Saturday, September 8, 2018

大坂は決勝で憧れの人と対決【A14面(スポーツ面)】

8日にUSオープン決勝で大坂なおみがセレーナ・ウィリアムズと戦ったが、WSJは試合前のその日の朝刊で、この試合の予想ともとれる記事を掲載していた。
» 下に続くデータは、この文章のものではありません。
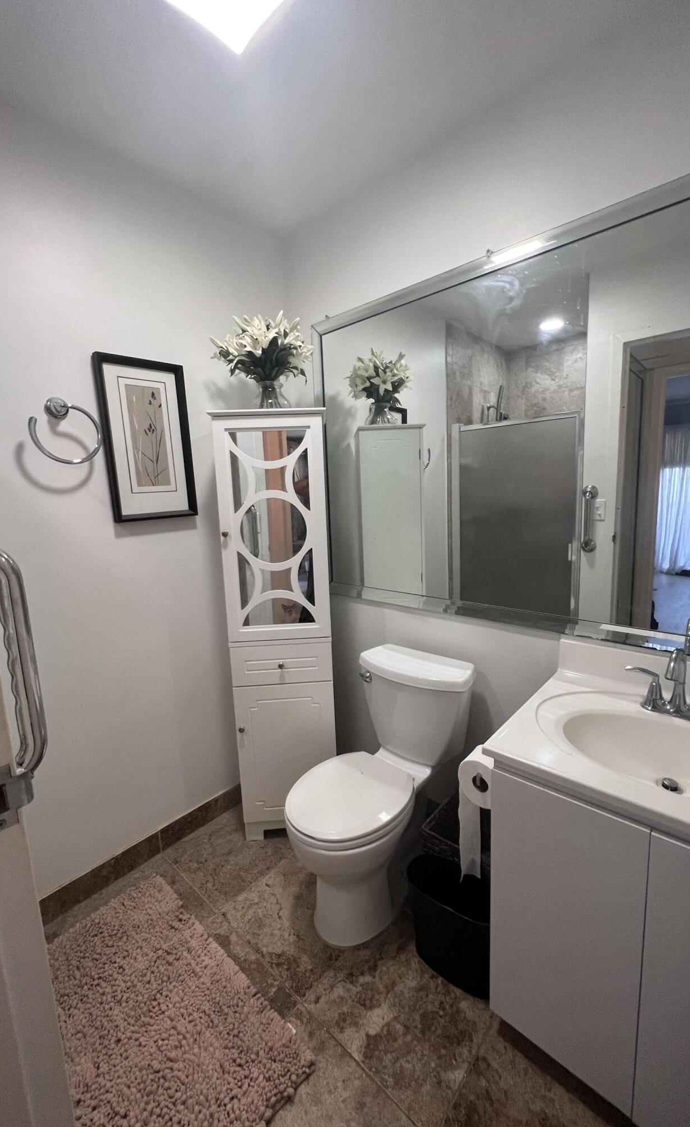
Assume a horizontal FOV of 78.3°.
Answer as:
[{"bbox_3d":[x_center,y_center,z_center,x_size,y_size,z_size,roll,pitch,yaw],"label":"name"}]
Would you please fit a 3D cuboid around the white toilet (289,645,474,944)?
[{"bbox_3d":[0.093,0.756,1.463,0.400,0.738,0.680,5,12,41],"label":"white toilet"}]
 大坂が凄い選手であることは認めながらも、「セレーナ・ウィリアムズとは、選手としての格が違うので、大坂が勝てる訳がない。」というニュアンスが、行間に読み取れると思うがどうだろう。サーシャ・ベイジンコーチの「いつの日か、大坂もセレーナの様な強い選手になれるかもしれない。」というニュアンスのコメントを引用したり、昨年大坂がセレーナに勝った試合について「あの時は授乳中だったから。」というセレーナのコメントを引用したりしていて、今回はセレーナの勝ちであると占っている様に読める。なお、大坂選手が日本代表だとする記述は一切無い。

***** 以下本文 *****
セレーナ・ウィリアムズがUSオープン女子の決勝へ戻ってきた。土曜日に、彼女にあこがれてテニスを続けてきた新星と対決する。
ウィリアムズ選手と大坂なおみ選手は、木曜日の夜、共に準決勝を戦い、完勝した。ウィリアムズ選手は最初の2ゲームを落とした後、6-3, 6-0とアナスタシジャ・セバストワ選手を打倒した。一方の大坂なおみ選手は、試合最初のラブ40から向けだし、その後リードすると、その勢いを保ったまま、6-2. 6-4でマディソン・キーズ選手に勝利した。
ESPNのトム・リナルディにコートでのインタビューで、どうして13のブレイクポイント全てをものに出来たのかと問われて、大坂選手は「どうしてもセレーナ選手と対戦したいと考えていたからだ。」と答えた。
ウィリアムズ選手と大坂選手を比較してみるととても面白い。今回は、ウィリアムズ選手にとっては、31回目のグランドスラム決勝となる。彼女は、そのうち、23回で勝利をおさめており、これはマーガレット・コート選手の持つ記録である24回に1回及ばないだけだ。ウィリアムズ選手は、これまでにプロ・トーナメントで72回の優勝経験がある。一方の大坂選手は、グランドスラムの決勝に出るのは初めてだし、優勝経験といえば、今年のカリフォルニア・インディアンウェルズの優勝が唯一だ。
しかし、大坂選手がウィリアムズ選手を若くした様な凄い選手だということが分かるのにそんなに時間はかからない。大坂選手は、ウィリアムズ選手より2インチ高い、5フィート11インチだし、サーブのスピードは時速120マイルにもなる。彼女は、高く上がるキックサーブを正確に打つことが出来るし、素早く走り回ることも出来る。ウィリアムズ選手に対しては自信をもっていないかもしれないが、彼女は試合では容赦ない。キーズ選手に対して、大阪選手は、まるでウィリアムズ選手の様に、感情もストロークもうまくコントロールした。
このことを誰よりも良く分かっているのは、サーシャ・ベイジンコーチだろう。彼は、ウィリアムズ選手のコーチを8年間務めたこともある。
「なおみは、いつの日か、ウィリアムズ選手の様に、コートを支配するかもしれない。」とベイジンコーチは言う。
大坂選手とウィリアムズ選手は、一度対戦している。今年の3月にマイアミで行われた試合では、大坂が6-3, 6-2で勝利した。しかし、その時は、ウィリアムズ選手は、昨年に最初の子供を出産して、テニス界に戻ってきたばかりだった。
「その時は授乳をしていて、今とは全く違った状況だった。」とウィリアムズ選手は言った。「そんな訳で、あの時はあの時。あんな試合はもう二度としたくないわ。」
今月37才になるウィリアムズ選手は、決勝戦の結果がどうであっても、今シーズンの成績に誇りをもっていると語った。
「挑戦し続けるだけです。」とウィリアムズ選手は言う。「今回がダメでも、次回のために挑戦し続けるだけです。」
大坂選手は、ウィリアムズ選手のことはとても尊敬しているけれど、勝ちたいと述べた。
「この試合の一瞬一瞬を楽しみたいけど、これは私にとって、ふだんと同じ試合です。」と大坂選手は言う。「私は、彼女を対戦相手とみなし、ただ戦うだけです。」